- _SOURCE MATERIAL_:
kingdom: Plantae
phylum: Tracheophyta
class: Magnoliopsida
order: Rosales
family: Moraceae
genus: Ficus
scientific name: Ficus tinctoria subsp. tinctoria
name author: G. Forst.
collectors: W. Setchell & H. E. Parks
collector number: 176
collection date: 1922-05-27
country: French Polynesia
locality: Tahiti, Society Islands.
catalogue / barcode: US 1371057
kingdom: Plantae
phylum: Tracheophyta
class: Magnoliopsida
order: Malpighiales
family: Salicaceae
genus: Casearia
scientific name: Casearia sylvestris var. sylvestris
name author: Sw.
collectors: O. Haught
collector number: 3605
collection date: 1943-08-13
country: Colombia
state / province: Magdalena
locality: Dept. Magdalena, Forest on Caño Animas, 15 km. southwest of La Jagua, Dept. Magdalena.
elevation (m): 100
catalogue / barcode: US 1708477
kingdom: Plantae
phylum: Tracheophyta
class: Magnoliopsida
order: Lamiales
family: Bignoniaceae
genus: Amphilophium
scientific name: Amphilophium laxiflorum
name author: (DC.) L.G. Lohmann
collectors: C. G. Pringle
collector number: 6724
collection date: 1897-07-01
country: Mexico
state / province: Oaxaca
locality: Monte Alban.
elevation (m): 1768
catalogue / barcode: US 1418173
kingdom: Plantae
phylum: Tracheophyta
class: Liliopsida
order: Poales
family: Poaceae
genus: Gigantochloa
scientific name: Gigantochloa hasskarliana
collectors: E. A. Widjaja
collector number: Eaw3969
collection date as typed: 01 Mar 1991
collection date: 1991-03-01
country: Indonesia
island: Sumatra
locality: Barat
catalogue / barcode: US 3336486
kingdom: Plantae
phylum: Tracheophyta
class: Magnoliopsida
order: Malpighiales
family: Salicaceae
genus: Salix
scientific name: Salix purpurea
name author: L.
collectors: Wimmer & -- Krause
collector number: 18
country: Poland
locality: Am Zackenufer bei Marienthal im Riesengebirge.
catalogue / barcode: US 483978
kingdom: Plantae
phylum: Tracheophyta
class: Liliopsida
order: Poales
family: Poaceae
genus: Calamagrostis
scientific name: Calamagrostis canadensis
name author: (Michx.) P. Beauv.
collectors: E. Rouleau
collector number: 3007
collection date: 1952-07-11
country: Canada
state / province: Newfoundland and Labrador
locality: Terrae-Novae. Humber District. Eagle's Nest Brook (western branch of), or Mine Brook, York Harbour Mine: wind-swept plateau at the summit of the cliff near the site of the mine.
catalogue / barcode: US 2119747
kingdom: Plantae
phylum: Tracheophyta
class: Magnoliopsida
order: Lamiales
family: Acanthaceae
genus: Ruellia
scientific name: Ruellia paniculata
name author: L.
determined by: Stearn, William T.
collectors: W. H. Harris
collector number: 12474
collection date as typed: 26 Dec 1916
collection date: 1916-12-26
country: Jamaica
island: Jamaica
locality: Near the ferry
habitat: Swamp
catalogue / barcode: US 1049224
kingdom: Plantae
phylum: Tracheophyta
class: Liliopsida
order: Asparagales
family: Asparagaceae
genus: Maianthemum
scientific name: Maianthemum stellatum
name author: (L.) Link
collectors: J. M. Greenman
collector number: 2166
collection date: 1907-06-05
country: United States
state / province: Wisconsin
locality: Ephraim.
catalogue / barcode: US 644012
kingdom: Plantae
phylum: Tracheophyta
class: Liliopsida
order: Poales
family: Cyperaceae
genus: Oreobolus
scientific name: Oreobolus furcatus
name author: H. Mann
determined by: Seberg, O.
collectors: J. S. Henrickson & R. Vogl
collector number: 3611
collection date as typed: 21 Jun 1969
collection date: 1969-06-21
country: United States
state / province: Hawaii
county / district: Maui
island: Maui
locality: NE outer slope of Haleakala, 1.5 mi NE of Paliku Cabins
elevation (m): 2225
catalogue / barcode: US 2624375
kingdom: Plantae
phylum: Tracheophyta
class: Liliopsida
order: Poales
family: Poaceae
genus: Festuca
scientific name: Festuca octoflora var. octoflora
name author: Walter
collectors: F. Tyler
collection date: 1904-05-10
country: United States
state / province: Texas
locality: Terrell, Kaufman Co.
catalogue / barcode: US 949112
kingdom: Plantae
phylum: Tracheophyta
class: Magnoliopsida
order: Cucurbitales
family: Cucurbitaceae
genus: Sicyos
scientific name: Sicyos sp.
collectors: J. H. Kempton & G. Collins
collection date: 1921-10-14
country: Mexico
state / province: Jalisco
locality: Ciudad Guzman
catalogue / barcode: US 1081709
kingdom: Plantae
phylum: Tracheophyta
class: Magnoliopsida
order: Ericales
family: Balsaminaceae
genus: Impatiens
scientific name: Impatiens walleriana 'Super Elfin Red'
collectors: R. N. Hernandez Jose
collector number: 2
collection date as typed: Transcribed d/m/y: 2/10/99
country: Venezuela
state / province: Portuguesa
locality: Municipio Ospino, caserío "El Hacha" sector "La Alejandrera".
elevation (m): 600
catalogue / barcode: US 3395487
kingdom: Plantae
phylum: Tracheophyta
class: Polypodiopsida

- _EXERCISE REQUIREMENTS_: Update all of the items above by changing every "collector number" to "field number" and leaving all other text unchanged.

- _OUTPUT OF THE TASK_:
kingdom: Plantae
phylum: Tracheophyta
class: Magnoliopsida
order: Rosales
family: Moraceae
genus: Ficus
scientific name: Ficus tinctoria subsp. tinctoria
name author: G. Forst.
collectors: W. Setchell & H. E. Parks
field number: 176
collection date: 1922-05-27
country: French Polynesia
locality: Tahiti, Society Islands.
catalogue / barcode: US 1371057
kingdom: Plantae
phylum: Tracheophyta
class: Magnoliopsida
order: Malpighiales
family: Salicaceae
genus: Casearia
scientific name: Casearia sylvestris var. sylvestris
name author: Sw.
collectors: O. Haught
field number: 3605
collection date: 1943-08-13
country: Colombia
state / province: Magdalena
locality: Dept. Magdalena, Forest on Caño Animas, 15 km. southwest of La Jagua, Dept. Magdalena.
elevation (m): 100
catalogue / barcode: US 1708477
kingdom: Plantae
phylum: Tracheophyta
class: Magnoliopsida
order: Lamiales
family: Bignoniaceae
genus: Amphilophium
scientific name: Amphilophium laxiflorum
name author: (DC.) L.G. Lohmann
collectors: C. G. Pringle
field number: 6724
collection date: 1897-07-01
country: Mexico
state / province: Oaxaca
locality: Monte Alban.
elevation (m): 1768
catalogue / barcode: US 1418173
kingdom: Plantae
phylum: Tracheophyta
class: Liliopsida
order: Poales
family: Poaceae
genus: Gigantochloa
scientific name: Gigantochloa hasskarliana
collectors: E. A. Widjaja
field number: Eaw3969
collection date as typed: 01 Mar 1991
collection date: 1991-03-01
country: Indonesia
island: Sumatra
locality: Barat
catalogue / barcode: US 3336486
kingdom: Plantae
phylum: Tracheophyta
class: Magnoliopsida
order: Malpighiales
family: Salicaceae
genus: Salix
scientific name: Salix purpurea
name author: L.
collectors: Wimmer & -- Krause
field number: 18
country: Poland
locality: Am Zackenufer bei Marienthal im Riesengebirge.
catalogue / barcode: US 483978
kingdom: Plantae
phylum: Tracheophyta
class: Liliopsida
order: Poales
family: Poaceae
genus: Calamagrostis
scientific name: Calamagrostis canadensis
name author: (Michx.) P. Beauv.
collectors: E. Rouleau
field number: 3007
collection date: 1952-07-11
country: Canada
state / province: Newfoundland and Labrador
locality: Terrae-Novae. Humber District. Eagle's Nest Brook (western branch of), or Mine Brook, York Harbour Mine: wind-swept plateau at the summit of the cliff near the site of the mine.
catalogue / barcode: US 2119747
kingdom: Plantae
phylum: Tracheophyta
class: Magnoliopsida
order: Lamiales
family: Acanthaceae
genus: Ruellia
scientific name: Ruellia paniculata
name author: L.
determined by: Stearn, William T.
collectors: W. H. Harris
field number: 12474
collection date as typed: 26 Dec 1916
collection date: 1916-12-26
country: Jamaica
island: Jamaica
locality: Near the ferry
habitat: Swamp
catalogue / barcode: US 1049224
kingdom: Plantae
phylum: Tracheophyta
class: Liliopsida
order: Asparagales
family: Asparagaceae
genus: Maianthemum
scientific name: Maianthemum stellatum
name author: (L.) Link
collectors: J. M. Greenman
field number: 2166
collection date: 1907-06-05
country: United States
state / province: Wisconsin
locality: Ephraim.
catalogue / barcode: US 644012
kingdom: Plantae
phylum: Tracheophyta
class: Liliopsida
order: Poales
family: Cyperaceae
genus: Oreobolus
scientific name: Oreobolus furcatus
name author: H. Mann
determined by: Seberg, O.
collectors: J. S. Henrickson & R. Vogl
field number: 3611
collection date as typed: 21 Jun 1969
collection date: 1969-06-21
country: United States
state / province: Hawaii
county / district: Maui
island: Maui
locality: NE outer slope of Haleakala, 1.5 mi NE of Paliku Cabins
elevation (m): 2225
catalogue / barcode: US 2624375
kingdom: Plantae
phylum: Tracheophyta
class: Liliopsida
order: Poales
family: Poaceae
genus: Festuca
scientific name: Festuca octoflora var. octoflora
name author: Walter
collectors: F. Tyler
collection date: 1904-05-10
country: United States
state / province: Texas
locality: Terrell, Kaufman Co.
catalogue / barcode: US 949112
kingdom: Plantae
phylum: Tracheophyta
class: Magnoliopsida
order: Cucurbitales
family: Cucurbitaceae
genus: Sicyos
scientific name: Sicyos sp.
collectors: J. H. Kempton & G. Collins
collection date: 1921-10-14
country: Mexico
state / province: Jalisco
locality: Ciudad Guzman
catalogue / barcode: US 1081709
kingdom: Plantae
phylum: Tracheophyta
class: Magnoliopsida
order: Ericales
family: Balsaminaceae
genus: Impatiens
scientific name: Impatiens walleriana 'Super Elfin Red'
collectors: R. N. Hernandez Jose
field number: 2
collection date as typed: Transcribed d/m/y: 2/10/99
country: Venezuela
state / province: Portuguesa
locality: Municipio Ospino, caserío "El Hacha" sector "La Alejandrera".
elevation (m): 600
catalogue / barcode: US 3395487
kingdom: Plantae
phylum: Tracheophyta
class: Polypodiopsida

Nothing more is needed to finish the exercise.